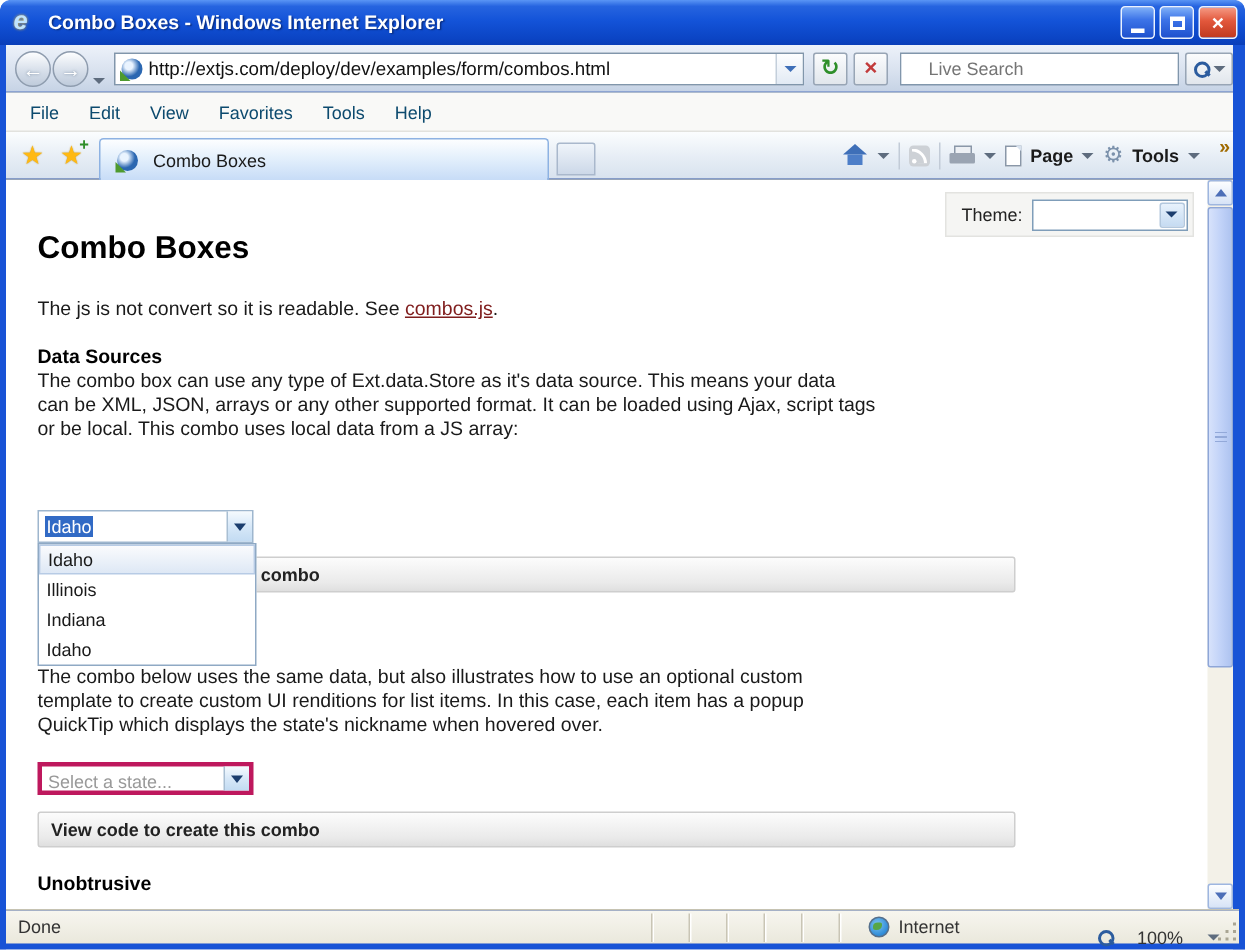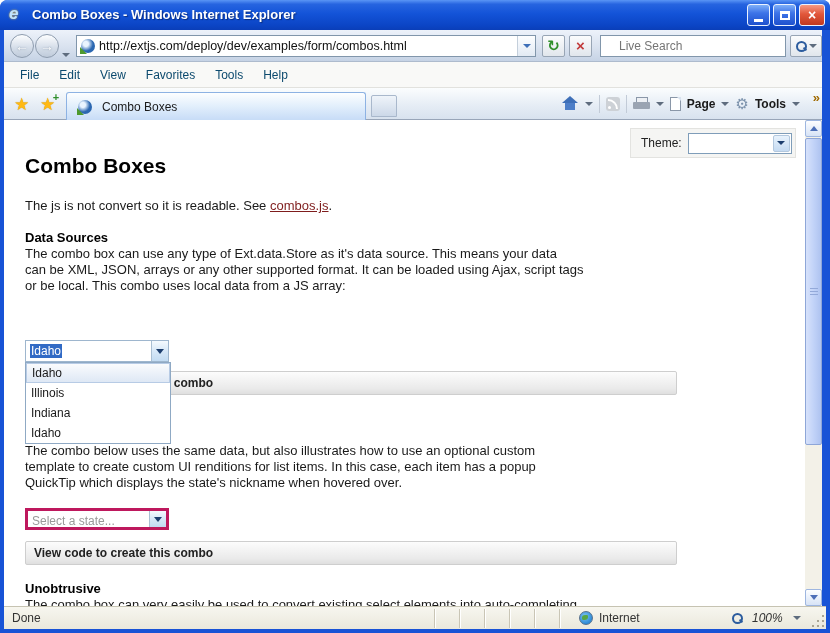--- a/index.html
+++ b/index.html
@@ -168,21 +168,21 @@
   .statusbar { position:absolute; left:4px; top:606px; width:822px; height:23px;
     background:linear-gradient(180deg,#F7F6EF,#EAE8DC); border-top:1px solid #C6C3B2; font-size:12px;
     color:#333; }
   .status-text { position:absolute; left:8px; top:4px; }
   .sb-sep { position:absolute; top:2px; width:1px; height:19px; background:#C9C5B5; box-shadow:1px 0 0 #fff; }
   .zone { position:absolute; left:575px; top:4px; display:flex; align-items:flex-end; gap:6px; }
   .globe { width:14px; height:14px; border-radius:50%; background:radial-gradient(circle at 40% 35%,#7FC4F0,#2E8BD8 70%);
     border:1px solid #56708C; position:relative; }
   .globe::after { content:""; position:absolute; left:2px; top:3px; width:6px; height:5px; background:#57A646;
     border-radius:50% 20% 60% 30%; }
-  .zoomctl { position:absolute; left:728px; top:4px; display:flex; align-items:center; gap:10px;font-style:italic; }
+  .zoomctl { position:absolute; left:728px; top:11px; display:flex; align-items:center; gap:16px; }
   .grip { position:absolute; right:2px; bottom:2px; width:13px; height:13px; }
   .grip i { position:absolute; width:2px; height:2px; background:#A9A593; }
   .grip i:nth-child(1){right:0;bottom:0;} .grip i:nth-child(2){right:5px;bottom:0;}
   .grip i:nth-child(3){right:10px;bottom:0;} .grip i:nth-child(4){right:0;bottom:5px;}
   .grip i:nth-child(5){right:5px;bottom:5px;} .grip i:nth-child(6){right:0;bottom:10px;}
 </style>
 </head>
 <body>
 
 <div class="window">
@@ -307,21 +307,20 @@
     <div class="ext-combo combo2">
       <span class="combo-text placeholder-text">Select a state...</span>
       <span class="trigger">
           <span class="caret"></span>
         </span>
     </div>
 
     <div class="code-bar bar2">View code to create this combo</div>
 
     <div class="bold-h unob-h">Unobtrusive</div>
-    <div class="para p3-clip">The combo box can very easily be used to convert existing select elements into auto-completing</div>
 
     <div class="scrollbar">
       <div class="sb-btn sb-up">
           <span class="c-up"></span>
         </div>
       <div class="sb-thumb">
           <span class="sb-grip"></span>
         </div>
       <div class="sb-btn sb-down">
           <span class="c-down"></span>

------

## TASK REQUIREMENTS
Without the pictures, return the listing above from its first line through the line that has "border:1px solid #56708C;".

## PROBLEM SOLUTION
--- a/index.html
+++ b/index.html
@@ -168,21 +168,21 @@
   .statusbar { position:absolute; left:4px; top:606px; width:822px; height:23px;
     background:linear-gradient(180deg,#F7F6EF,#EAE8DC); border-top:1px solid #C6C3B2; font-size:12px;
     color:#333; }
   .status-text { position:absolute; left:8px; top:4px; }
   .sb-sep { position:absolute; top:2px; width:1px; height:19px; background:#C9C5B5; box-shadow:1px 0 0 #fff; }
   .zone { position:absolute; left:575px; top:4px; display:flex; align-items:flex-end; gap:6px; }
   .globe { width:14px; height:14px; border-radius:50%; background:radial-gradient(circle at 40% 35%,#7FC4F0,#2E8BD8 70%);
     border:1px solid #56708C; position:relative; }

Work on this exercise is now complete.